## TAREFA PROPOSTA 1:
Transcreva integralmente o trecho sobre a escalada no Itatiaia, sem alterar nenhuma palavra ou sinal.

## TRECHO PARA LEITURA:
■ ■ ■
Cheguei no setor mais quebrado ainda. A caminhada de 3km parecia uma escalada ao Everest. Começamos os trabalhos na “Por via das dúvidas”, um quinto bem agradável e tranquilo, mas que para o Eric foi a gota da água para encerrar o dia e a trip. Eu ainda fiz uma cena na Barabom, mas não passei nem do primeiro crux e pendurei a chuteira. Pelo menos a Endy aproveitou o dia, tirou bem a passada do crux da virada do teto e representou a equipe.
Foram três dias intensos, pesados e cansativos, mas no fim acho que valeu cada esforço. Foi muito gratificante conhecer um pico tão importante como o Itatiaia. E o melhor de tudo, acompanhado de pessoas altamente gabaritadas como a Endy e o Eric. Para mim não foram três dias de escalada, foram três dias de aprendizado! Sem dúvida fechei a temporada de tradis 2022 com chave de ouro!
■ ■ ■
## TAREFA PROPOSTA 2:
Reproduza de novo, sem alterações, os registros desde o início até a linha que contém "family: Caprifoliaceae", incluindo essa linha, e apenas essa parte.

## DADOS FORNECIDOS:
■ ■ ■
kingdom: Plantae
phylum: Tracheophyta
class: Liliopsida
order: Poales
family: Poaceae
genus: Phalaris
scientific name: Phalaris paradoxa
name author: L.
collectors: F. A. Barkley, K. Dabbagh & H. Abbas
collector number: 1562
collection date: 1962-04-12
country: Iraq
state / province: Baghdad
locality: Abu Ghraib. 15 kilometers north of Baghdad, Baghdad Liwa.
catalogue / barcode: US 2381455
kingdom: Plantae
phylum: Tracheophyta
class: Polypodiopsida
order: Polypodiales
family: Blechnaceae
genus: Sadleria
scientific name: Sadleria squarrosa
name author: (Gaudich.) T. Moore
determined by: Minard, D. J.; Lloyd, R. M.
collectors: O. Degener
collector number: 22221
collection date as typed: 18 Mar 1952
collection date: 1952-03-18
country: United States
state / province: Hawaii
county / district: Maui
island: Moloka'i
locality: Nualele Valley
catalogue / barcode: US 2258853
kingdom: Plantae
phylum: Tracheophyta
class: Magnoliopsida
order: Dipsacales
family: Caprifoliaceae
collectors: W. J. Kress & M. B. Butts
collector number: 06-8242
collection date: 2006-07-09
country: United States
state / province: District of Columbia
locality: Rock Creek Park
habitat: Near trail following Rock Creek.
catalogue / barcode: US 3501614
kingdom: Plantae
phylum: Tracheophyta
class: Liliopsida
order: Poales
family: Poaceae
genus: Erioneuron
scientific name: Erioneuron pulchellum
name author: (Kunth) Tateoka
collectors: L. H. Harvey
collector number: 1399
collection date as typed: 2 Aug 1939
■ ■ ■
## RESPOSTA COMPLETA 1:
Cheguei no setor mais quebrado ainda. A caminhada de 3km parecia uma escalada ao Everest. Começamos os trabalhos na “Por via das dúvidas”, um quinto bem agradável e tranquilo, mas que para o Eric foi a gota da água para encerrar o dia e a trip. Eu ainda fiz uma cena na Barabom, mas não passei nem do primeiro crux e pendurei a chuteira. Pelo menos a Endy aproveitou o dia, tirou bem a passada do crux da virada do teto e representou a equipe.
Foram três dias intensos, pesados e cansativos, mas no fim acho que valeu cada esforço. Foi muito gratificante conhecer um pico tão importante como o Itatiaia. E o melhor de tudo, acompanhado de pessoas altamente gabaritadas como a Endy e o Eric. Para mim não foram três dias de escalada, foram três dias de aprendizado! Sem dúvida fechei a temporada de tradis 2022 com chave de ouro!

## RESPOSTA COMPLETA 2:
kingdom: Plantae
phylum: Tracheophyta
class: Liliopsida
order: Poales
family: Poaceae
genus: Phalaris
scientific name: Phalaris paradoxa
name author: L.
collectors: F. A. Barkley, K. Dabbagh & H. Abbas
collector number: 1562
collection date: 1962-04-12
country: Iraq
state / province: Baghdad
locality: Abu Ghraib. 15 kilometers north of Baghdad, Baghdad Liwa.
catalogue / barcode: US 2381455
kingdom: Plantae
phylum: Tracheophyta
class: Polypodiopsida
order: Polypodiales
family: Blechnaceae
genus: Sadleria
scientific name: Sadleria squarrosa
name author: (Gaudich.) T. Moore
determined by: Minard, D. J.; Lloyd, R. M.
collectors: O. Degener
collector number: 22221
collection date as typed: 18 Mar 1952
collection date: 1952-03-18
country: United States
state / province: Hawaii
county / district: Maui
island: Moloka'i
locality: Nualele Valley
catalogue / barcode: US 2258853
kingdom: Plantae
phylum: Tracheophyta
class: Magnoliopsida
order: Dipsacales
family: Caprifoliaceae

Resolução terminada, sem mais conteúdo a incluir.